Senin, 01 Februari 2016

Shadaqah



    Shadaqah yang sering disebut dengan sedekah ialah pemberian sesuatu dari seseorang kepada orang lain dengan benar-benar mengharapkan keridhaan Allah.

    Hukum shadaqah ialah sunnat; hal ini sesuai dengan perintah Allah SWT:

    وتَصَدَّقْ عَلَيْنَا اِنَّ اللَّهَ يَجْزِى الْمُتَصَدِّقِيْنَ
    Artinya:
    "Dan bersedakahlah kepada kami, sesungguhnya Allah memberi balasan kepada orang-orang yang bersedekah." (Yusuf: 88)
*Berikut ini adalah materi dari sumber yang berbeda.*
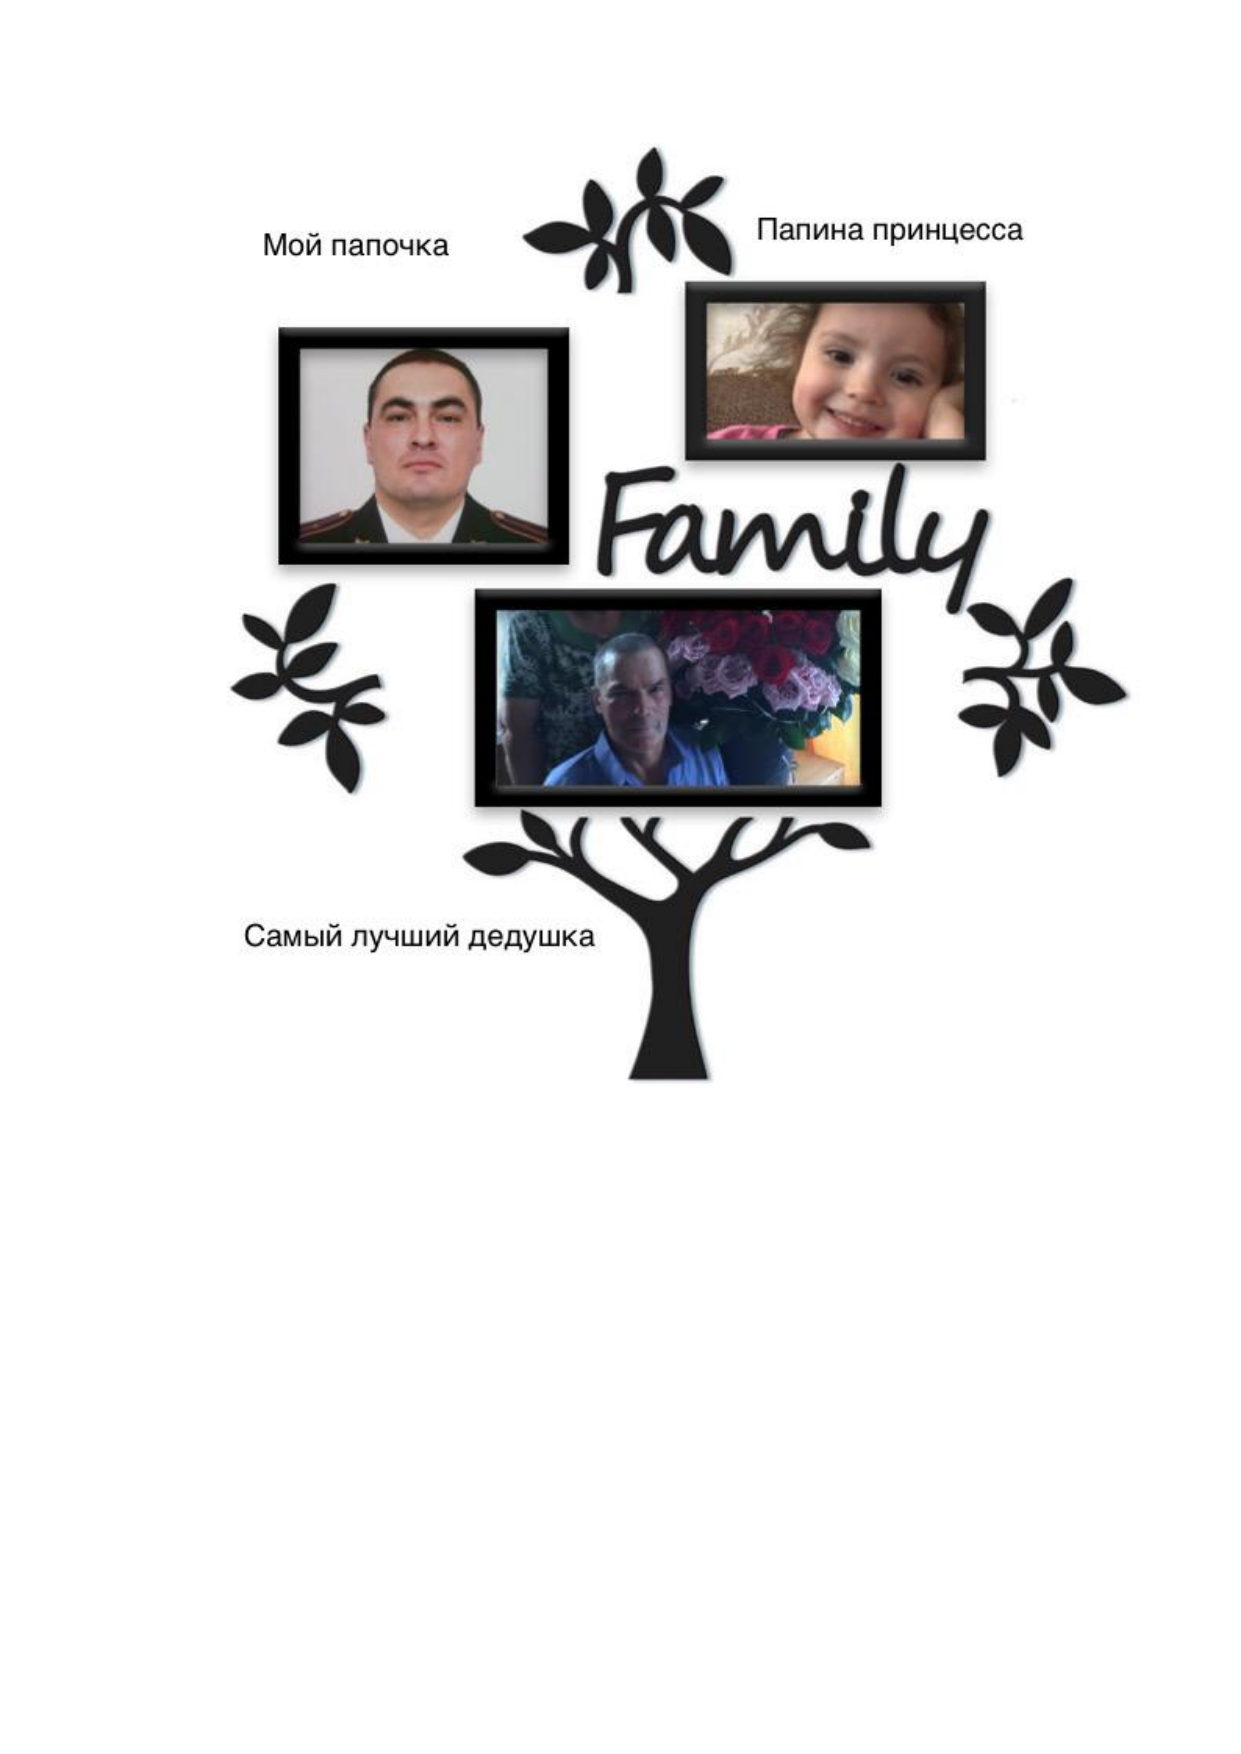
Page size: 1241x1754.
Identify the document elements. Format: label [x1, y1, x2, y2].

    Allah juga berfirman di dalam surat Al-Baqarah ayat 272.

    وَمَا تُنْفِقُوْنَ اِلَّاابْتِغَآءَوَجْهِ اللَّهِ وَمَا تُنْفِقُوْامِنْ خَيْرٍيُّوَفَّ اِلَيْكُمْ وَاَنْتُمْ لَاتُظْلَمُوْنَ
    Artinya:
    "Dan kamu tidak menafkahkan, melainkan karena mencari keridhaan Allah dan sesuatu yang kamu belanjakan, kelak akan disempurnakan balasannya sedang kamu sedikit pun tidak akan dianiaya." (Al-Baqarah: 272)
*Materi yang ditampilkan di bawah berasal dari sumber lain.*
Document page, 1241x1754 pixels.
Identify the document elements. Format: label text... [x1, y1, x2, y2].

    Dalam suatu hadis, Rasulullah bersabda:

    جَاءَرَجُلٌ اِلَى النَّبِيِّ صَلَّى اللَّهُ عَلَيْهِ وَسَلَّمَ فَقَالَ: يَارَسُوْلَ اللَّهِ اَيُّ الصَّدَقَةِ اَعْظَمُ اَجْرًا؟ قَالَ: اَنْ تَصَدَّقَ وَاَنْتَ صَحِيْحٌ شَحِيْحٌ تَخْشَى الْفُقَرَآءَوَتَأْمُلُ الْغِنَى,وَلَا تُهْمِلُ حَتَّى اِذَابَلَغَتِ الْحُلْقُوْمَ قُلْتُ لِفُلَانٍ كَذَاوَقَدْكَانَ لِفُلَانٍ كَذَا (متفق عليه)

    Artinya:
    "Seseorang telah datang kepada Nabi Saw. lalu ia bertanya: Wahai Rasulullah, shadaqah yang bagaimanakah yang lebih besar pahalanya? Rasulullah Saw. bersabda: shadaqah dalam keadaan sehat dengan harta yang sangat disayangi serta takut miskin dan ingin kaya. Dan jangan menunda-nunda bershadaqah sehingga ruhnya telah sampai tenggorokan (sekarat) lalu berwasiat untuk Fulan sekian untuk Fulan yang lain sekian. Padahal waktu itu kekayaannya telah menjadi milik ahli waris." (HR. Bukhari dan Muslim)

    Hal ini sesuai dengan firman Allah dalam surat Al-Baqarah ayat 177 yang artinya:
    "Dan memberikan harta yang dicintainya kepada kerabatnya, anak-anak yatim, orang-orang miskin, musafir (yang memerlukan pertolongan) dan orang-orang yang meminta-minta."

    Rukun Shadaqah
    Rukun shadaqah dan syaratnya masing-masing sebagai berikut.
  1. Orang yang memberi, syaratnya orang yang memiliki benda itu dan berhak untuk men-tasharruf-kan (memperedarkannya).
  2. Orang yang diberi, syaratnya berhak memiliki. Dengan demikian tidak sah memberi kepada anak yang masih dalam kandungan ibunya atau memberi kepada binatang karena keduanya tidak berhak memiliki sesuatu.
  3. Ijab dan qabul. Ijab adalah pernyataan pemberian dari orang yang memberi, sedangkan qabul ialah pernyataan penerimaan dari orang yang menerima pemberian.
  4. Barang yang diberikan, syaratnya barang yang dapat dijual.